We are not going to be ‘insert your casual dining brand here’ with a bunch of TVs. We’re going to be a true and honest sports bar and everything that entails.” — Jamie Carawan, Buffalo Wild Wings’ VP of brand menu and culinary.
Carawan says that Buffalo Wild Wings wants to be “best in class” in wings, bar food, sauces, and burgers. “That’s absolutely critical—the best burger in the game,” he says. “Secondly, we need to stabilize our menu, get rid of things that aren’t working, optimize the menu. And lastly, we’re going to accelerate the growth by actually having new innovation platforms and occasions to bring in.”
He recalls that last year Buffalo Wild Wings “embarked on two major moments of reevaluation.” The first one arrived during March Madness. It created a new campaign, brought in fresh uniforms, and put food on updated plateware. The chain also sought out ways to make food better, and did so by introducing new queso, salsa, and classic cocktails
Starting in August and going through fall, the Buffalo Wild Wings team will roll out more food and beverage innovation. Hand-breaded Chicken Tenders, a Nashville Hot Chicken Sandwich, and Southern Chicken Sandwich (all beer battered with Lagunitas IPA) will debut in August. New boneless wings arrive in November, along with a Jack Sour cocktail. Other drinks joining the menu through the summer and beyond include a Sauza Blue Silver Paloma, Stone Tropic of Thunder Lager, and Dogfish Head Slightly Mighty IPA.
The kitchen crew at Buffalo Wild Wings will start hand battering chicken tenders and chicken sandwiches in the back of the house, the company said. Riddle says that its beer battered, hand-breaded chicken is going from freezer to fryer, “what any restaurant can do in a week to actually having a standalone dedicated, 100 percent validated, amazing product that we use. We’re hand breading in-store to order. It’s something we’ve never done before. It’s probably the biggest change both culturally and menu-wise that we’ve ever done.”
“All of these [menu offerings] have an attitude to them,” Carawan adds. “They are not for the faint of heart. They’ve got flavor, attitude, size, and great visual appeal. Then moving into the fall, we’ll have two more classic cocktails. We’re going to launch new and improved boneless wings. And in addition to that we’re going old school, back to the original buffalo sauce, just like you remember the first time you had it way back when. That’ll be launching in November.”
In addressing the crowd at the Times Square event, Carawan admitted that the last year had been challenging for him coming into a brand that “had lost its swagger,” he said. “It was down in sales, share, and traffic, and it was really not a fun place to be. In many ways, we had lost our way, but we’re coming out of that.”

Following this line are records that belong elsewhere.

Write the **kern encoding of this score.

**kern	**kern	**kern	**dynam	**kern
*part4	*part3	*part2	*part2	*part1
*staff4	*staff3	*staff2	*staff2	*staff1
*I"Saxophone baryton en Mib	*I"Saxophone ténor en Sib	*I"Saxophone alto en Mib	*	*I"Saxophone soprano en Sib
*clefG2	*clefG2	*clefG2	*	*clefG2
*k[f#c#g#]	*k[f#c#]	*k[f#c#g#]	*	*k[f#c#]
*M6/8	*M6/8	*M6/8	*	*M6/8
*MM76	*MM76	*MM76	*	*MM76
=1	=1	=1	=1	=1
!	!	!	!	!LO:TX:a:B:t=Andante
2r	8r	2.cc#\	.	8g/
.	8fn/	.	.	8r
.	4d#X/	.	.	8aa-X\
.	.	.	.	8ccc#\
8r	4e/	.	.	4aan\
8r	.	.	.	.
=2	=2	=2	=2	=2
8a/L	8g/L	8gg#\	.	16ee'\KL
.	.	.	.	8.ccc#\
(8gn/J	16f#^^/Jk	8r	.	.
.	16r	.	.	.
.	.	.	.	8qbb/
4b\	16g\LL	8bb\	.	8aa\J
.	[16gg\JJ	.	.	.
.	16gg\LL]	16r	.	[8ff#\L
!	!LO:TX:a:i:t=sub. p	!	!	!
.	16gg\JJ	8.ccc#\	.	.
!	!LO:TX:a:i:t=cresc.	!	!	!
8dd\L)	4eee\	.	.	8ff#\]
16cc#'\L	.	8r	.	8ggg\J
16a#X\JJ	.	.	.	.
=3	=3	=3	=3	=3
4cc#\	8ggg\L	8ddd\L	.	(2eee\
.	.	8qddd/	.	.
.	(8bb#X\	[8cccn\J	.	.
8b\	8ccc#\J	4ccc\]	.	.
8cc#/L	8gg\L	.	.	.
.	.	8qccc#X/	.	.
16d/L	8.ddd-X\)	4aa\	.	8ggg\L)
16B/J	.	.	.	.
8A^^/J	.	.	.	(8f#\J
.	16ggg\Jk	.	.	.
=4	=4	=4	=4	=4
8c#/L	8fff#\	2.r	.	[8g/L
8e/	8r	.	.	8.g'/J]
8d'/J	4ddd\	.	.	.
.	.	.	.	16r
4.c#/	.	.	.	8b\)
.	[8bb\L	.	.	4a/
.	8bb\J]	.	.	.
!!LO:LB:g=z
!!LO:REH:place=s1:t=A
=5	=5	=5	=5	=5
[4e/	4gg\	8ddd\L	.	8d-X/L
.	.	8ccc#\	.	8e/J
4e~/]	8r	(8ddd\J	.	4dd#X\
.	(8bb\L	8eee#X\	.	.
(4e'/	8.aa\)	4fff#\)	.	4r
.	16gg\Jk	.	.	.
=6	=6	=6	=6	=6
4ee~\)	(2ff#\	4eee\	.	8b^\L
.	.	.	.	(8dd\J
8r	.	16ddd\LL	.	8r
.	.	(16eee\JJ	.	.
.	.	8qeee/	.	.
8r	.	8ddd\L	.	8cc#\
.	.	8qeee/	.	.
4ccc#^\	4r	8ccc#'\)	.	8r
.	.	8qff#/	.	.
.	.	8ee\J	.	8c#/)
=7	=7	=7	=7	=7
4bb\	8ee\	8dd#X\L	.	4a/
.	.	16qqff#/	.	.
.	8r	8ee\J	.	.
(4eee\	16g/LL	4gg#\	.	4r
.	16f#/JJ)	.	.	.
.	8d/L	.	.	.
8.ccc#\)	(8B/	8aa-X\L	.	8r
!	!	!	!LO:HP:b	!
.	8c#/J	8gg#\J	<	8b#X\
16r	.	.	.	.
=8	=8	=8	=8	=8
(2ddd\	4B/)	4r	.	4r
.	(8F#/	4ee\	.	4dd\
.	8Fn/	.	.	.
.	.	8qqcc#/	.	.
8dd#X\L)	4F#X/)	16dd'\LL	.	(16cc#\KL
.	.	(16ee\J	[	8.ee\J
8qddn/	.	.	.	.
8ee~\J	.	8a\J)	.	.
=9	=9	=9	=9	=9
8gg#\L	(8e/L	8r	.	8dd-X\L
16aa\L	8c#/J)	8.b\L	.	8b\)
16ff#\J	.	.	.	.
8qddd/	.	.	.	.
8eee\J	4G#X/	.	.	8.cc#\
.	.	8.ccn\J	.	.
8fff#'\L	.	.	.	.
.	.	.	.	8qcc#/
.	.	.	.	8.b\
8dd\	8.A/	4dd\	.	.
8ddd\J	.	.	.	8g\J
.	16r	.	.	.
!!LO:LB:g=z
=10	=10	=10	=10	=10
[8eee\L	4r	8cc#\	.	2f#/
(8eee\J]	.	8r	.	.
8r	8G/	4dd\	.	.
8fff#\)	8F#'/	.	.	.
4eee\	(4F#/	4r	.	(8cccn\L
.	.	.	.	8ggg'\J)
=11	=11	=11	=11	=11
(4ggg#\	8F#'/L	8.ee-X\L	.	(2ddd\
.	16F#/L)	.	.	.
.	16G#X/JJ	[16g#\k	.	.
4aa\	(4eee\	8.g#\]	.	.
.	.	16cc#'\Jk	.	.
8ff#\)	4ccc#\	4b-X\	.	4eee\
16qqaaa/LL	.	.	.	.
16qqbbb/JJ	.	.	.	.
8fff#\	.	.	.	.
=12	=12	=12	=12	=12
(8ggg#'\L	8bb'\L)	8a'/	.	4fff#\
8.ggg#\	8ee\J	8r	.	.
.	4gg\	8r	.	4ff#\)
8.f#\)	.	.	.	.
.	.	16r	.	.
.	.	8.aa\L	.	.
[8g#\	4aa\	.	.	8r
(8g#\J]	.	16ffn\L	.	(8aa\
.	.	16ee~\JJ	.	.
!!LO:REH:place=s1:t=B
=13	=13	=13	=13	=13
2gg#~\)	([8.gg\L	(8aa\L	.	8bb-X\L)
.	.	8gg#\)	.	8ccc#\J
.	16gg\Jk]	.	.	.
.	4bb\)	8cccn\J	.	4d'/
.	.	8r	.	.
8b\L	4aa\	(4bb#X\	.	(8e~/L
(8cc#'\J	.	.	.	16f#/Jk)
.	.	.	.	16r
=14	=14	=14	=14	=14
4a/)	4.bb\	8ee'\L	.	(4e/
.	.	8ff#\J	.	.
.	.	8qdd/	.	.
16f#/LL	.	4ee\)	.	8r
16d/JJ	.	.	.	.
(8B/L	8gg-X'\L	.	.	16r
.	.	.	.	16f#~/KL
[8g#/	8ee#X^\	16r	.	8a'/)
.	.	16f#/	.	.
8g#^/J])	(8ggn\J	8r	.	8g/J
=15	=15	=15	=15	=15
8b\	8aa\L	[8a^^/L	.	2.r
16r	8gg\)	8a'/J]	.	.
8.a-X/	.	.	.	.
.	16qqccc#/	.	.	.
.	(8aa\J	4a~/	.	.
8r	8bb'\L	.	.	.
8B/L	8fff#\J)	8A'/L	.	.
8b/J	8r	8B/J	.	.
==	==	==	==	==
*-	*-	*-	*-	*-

Carawan and many on his team relocated to Atlanta. While he says it was a transformative year for him personally, the brand “is also going to be moving very quickly in a transformative way,” he says. “We’ve got very tight, defined positioning. We’re the great American sports bar. For many years we had drifted from that really unique universe to this casual-dining space, and it didn’t really help us. We are not going to be ‘insert your casual dining brand here’ with a bunch of TVs. We’re going to be a true and honest sports bar and everything that entails. So if we’re going to be a sports bar, we’ve got to start acting like a sports bar. And that’s what we intend to do.”